In practice, this means that Direct exchange senders and receivers must trust one another, and their trusted agents and business associates such as HISPs, upon whom they rely for exchange processes, to have in place a set of standards, policies, and best practices that provide the minimum assurances needed for the exchanges to go forward, at low risk. Doctor A using HISP A who wishes to exchange health information for a patient who she is treating in common with Doctor B using HISP B, needs to trust not only that her own trusted agent, HISP A, is practicing strong security controls, but also that Doctor B’s HISP, HISP B, is practicing similar strong security controls. She and her practice are potentially liable for anything that could cause a breach of privacy in the exchange.
Given that HISP B could be any one of many such service providers around the country (there are, in fact, HISPs C,D, E….Z), and that HISP B is not directly under the control of Doctor A (is not even a business associate of Doctor A), how can she trust HISP B to be in compliance with strong security and identity controls? There are a couple of ways that such trust might be established.

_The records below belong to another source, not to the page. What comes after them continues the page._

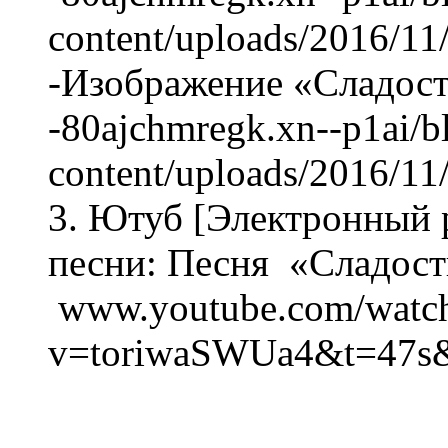
content/uploads/2016/11
-Изображение «Сладости
-80ajchmregk.xn--p1ai/b
content/uploads/2016/1
3. Ютуб [Электронный р
песни: Песня «Сладост
www.youtube.com/watc
v=toriwaSWUa4&t=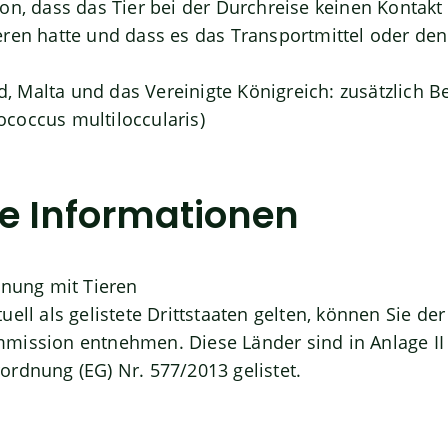
on, dass das Tier bei der Durchreise keinen Kontakt 
ren hatte und dass es das Transportmittel oder den
and, Malta und das Vereinigte Königreich: zusätzlich
coccus multiloccularis)
de Informationen
anung mit Tieren
uell als
gelistete Drittstaaten
gelten, können Sie der 
ission entnehmen. Diese Länder sind in Anlage II 
rdnung (EG) Nr. 577/2013 gelistet.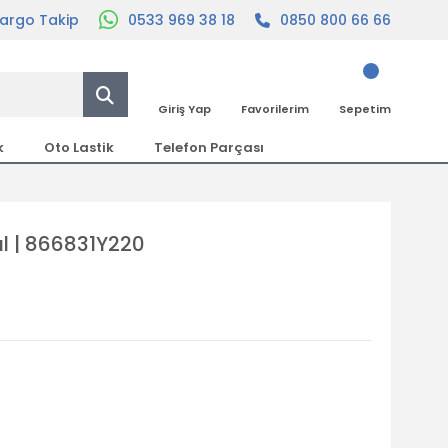
argo Takip
0533 969 38 18
0850 800 66 66
Giriş Yap
Favorilerim
Sepetim
k
Oto Lastik
Telefon Parçası
l | 866831Y220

- HISP A could negotiate a contract with HISP B, laying out the mutually agreed upon security and trust-in-identity policies and practices they both will follow and uphold. We can expect such a contract to be complex and fairly lengthy, both because the issues are complex and because not everyone’s threat assessment will be the same, leading to disagreements as to the level of security and identity controls that need to be in place. Such contracts might take weeks or months to hammer out.

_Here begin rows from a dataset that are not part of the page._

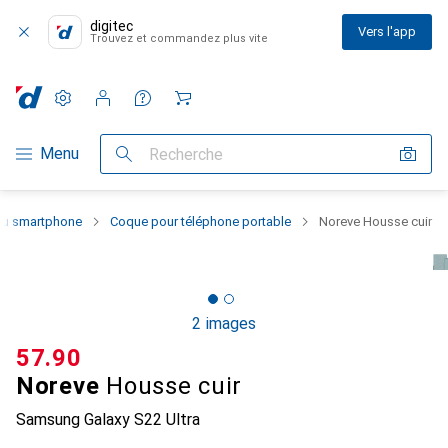
digitec
Vers l'app
Trouvez et commandez plus vite
Paramètres
Compte client
Listes de comparaison
Listes d'envies
Panier
Navigation par catégorie
Menu
Recherche
 du smartphone
Coque pour téléphone portable
Noreve Housse cuir
2 images
CHF
57.90
Noreve
Housse cuir
Samsung Galaxy S22 Ultra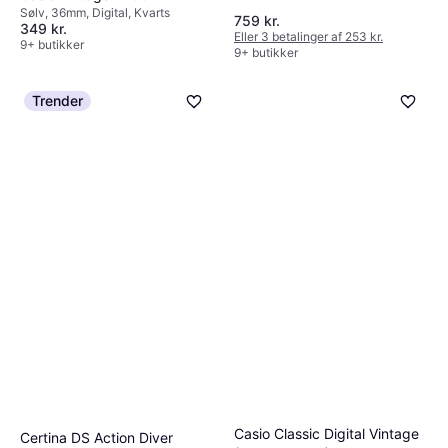
Sølv, 36mm, Digital, Kvarts
759 kr.
349 kr.
Eller 3 betalinger af 253 kr.
9+ butikker
9+ butikker
Trender
Casio Classic Digital Vintage
Certina DS Action Diver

- HISP A and B could agree that instead of using a single contract between them, to undergo voluntary third-party accreditation and audit; essentially a test that, if successfully passed, signals both are meeting the same levels of privacy, security and identity controls. Accreditation would be more acceptable to HISP A and B (and other HISPs, too) if they are given the opportunity to help develop the accreditation criteria, provide ongoing feedback to the process, and if they both feel that the criteria are mutually agreed to and have been arrived at through an open, neutral, and transparent process.
The DirectTrust community members, with support from ONC, favor the second alternative, that of accreditation and audit against a set of policies and standards for security and trust-in-identity, because it avoids the complexity, variability, and cost of individual contracts. Creating a recognizable ‘seal of approval’ also reduces the need for Direct implementers to engage in one-to-one contractual arrangements before allowing information to flow between each other’s systems.
DirectTrust’s accreditation process also gives Direct implementers a simple way of establishing scalable technical trust via electronic trust bundle exchange. A trust bundle is a collection of anchor certificates from heath information service providers (HISPs) that comply with a baseline set of common policies and practices. This eliminates the need for participating HISPs to manually exchange and maintain trust anchors with each other.
This complement of activities outlined above not only helps to create confidence among healthcare providers using Direct exchange, it saves implementers time and money by avoiding one off contracts and mechanisms for sharing trust anchors.